Tras la dimisión de Romero Robledo y la llegada de Fernández Villaverde, las medidas se transformaron por completo: los cordones sanitarios que habían partido Madrid por la mitad son suprimidos, al igual que los lazaretos (hospitales donde los infectados quedaban recluidos). Precisamente ese confinamiento selectivo de la tercera ola ha pasado a la Historia como uno de los episodios más negros de la epidemiología en España.
En mayo de 1885, ante la llegada de los primeros casos a la capital, el alcalde Alberto Bosch decreta el cierre de casas de vacas y la demolición de viviendas, eso sí, solo en barrios pobres. Mientras los ricos huyen de la capital, los pobres se quedan encerrados en condiciones espeluznantes: fumigaciones a diario de viviendas y personas con productos muy tóxicos, abandonados a su suerte, obligados a cerrar comercios y sin ningún tipo de ayuda.
Lógicamente, las protestas no tardaron en llegar, siendo la más importante la de las verduleras en la Plaza de la Cebada. Con lazos negros en el corpiño se manifestaron el 19 de junio por las calles de Madrid de forma totalmente pacífica, pero acabaron asesinadas por la Policía. A finales de agosto la epidemia comienza a remitir, y se da por controlada el 14 de septiembre.
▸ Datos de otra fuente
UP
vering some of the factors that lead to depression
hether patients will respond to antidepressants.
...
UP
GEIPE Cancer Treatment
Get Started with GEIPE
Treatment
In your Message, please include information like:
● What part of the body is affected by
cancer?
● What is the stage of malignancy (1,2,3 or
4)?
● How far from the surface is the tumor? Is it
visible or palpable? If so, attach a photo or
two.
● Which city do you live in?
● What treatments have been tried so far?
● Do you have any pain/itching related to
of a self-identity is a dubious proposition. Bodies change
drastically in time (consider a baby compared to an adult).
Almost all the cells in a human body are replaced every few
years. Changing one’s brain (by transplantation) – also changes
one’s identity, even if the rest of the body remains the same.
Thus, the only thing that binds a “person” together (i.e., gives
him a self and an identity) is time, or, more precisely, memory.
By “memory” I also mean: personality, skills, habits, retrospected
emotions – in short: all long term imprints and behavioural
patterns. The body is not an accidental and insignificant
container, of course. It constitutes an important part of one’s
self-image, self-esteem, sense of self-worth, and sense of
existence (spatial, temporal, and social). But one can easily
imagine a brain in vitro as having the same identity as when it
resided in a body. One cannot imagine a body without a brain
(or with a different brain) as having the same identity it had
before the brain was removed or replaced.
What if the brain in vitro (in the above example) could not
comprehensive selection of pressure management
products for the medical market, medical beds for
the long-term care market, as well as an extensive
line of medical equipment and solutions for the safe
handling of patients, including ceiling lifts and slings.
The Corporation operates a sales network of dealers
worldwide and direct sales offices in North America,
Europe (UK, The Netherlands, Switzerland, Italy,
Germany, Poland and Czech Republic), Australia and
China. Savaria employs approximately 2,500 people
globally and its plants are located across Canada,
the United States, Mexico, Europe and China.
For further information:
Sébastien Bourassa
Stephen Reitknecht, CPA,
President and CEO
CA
Esta tercera ola del cólera en Madrid pasará a la historia por un viaje de incógnito que aumentará la leyenda de uno de los Reyes más queridos de la Historia de España. El 2 de julio, en medio del pico de contagios, Alfonso XII cogió una berlina acompañado por su médico de cámara con dirección a la estación de Atocha. La intención del Rey era dirigirse a Aranjuez, epicentro de la epidemia, para interesarse por su situación, y lo hizo de incógnito ya que el Gobierno de Cánovas se lo había prohibido expresamente.
Alfonso intentó viajar como un madrileño más, pero el jefe de estación le reconoció comenzando a circular la noticia por toda la capital. El Rey pasó cuatro horas en el Real Sitio, conociendo de primera mano la “zona cero” de la cuarta ola en Europa, y a su vuelta a Atocha se encontró con una comitiva inesperada: los políticos que le habían vetado el viaje suspendieron la sesión en el Congreso para recibirle entre aplausos y gritos de “Viva el Rey”. La propia Reina, María Cristina, también acudió y, tras tocar al monarca, fue fumigada como él ante la mirada de los atónitos madrileños, que no dudaron en acompañarle con un gran aplauso durante todo su viaje de vuelta al Palacio Real.
Lo ocurrido en Atocha tuvo consecuencias políticas, pues Sagasta, líder del partido de la oposición, lo utilizará como símbolo de un gobierno sobrepasado por los acontecimientos. Tan sólo cuatro meses después, Alfonso muere de tisis, pocos días antes de cumplir 28 años, y Sagasta, tras pactar con Cánovas el reparto del poder a través del “turno de partidos”, forma gobierno.
Así termina la historia del cólera en Madrid, pero no en España, que vivirá otras tres olas. La primera, en 1893 afectará a las Islas Canarias, mientras que las otras dos, ya en pleno siglo XX, se dejarán sentir, con efectos muy leves, en 1971 en plena ribera del Jalón, obligando a vacunar a toda la provincia de Zaragoza; y en 1979, en Navarra.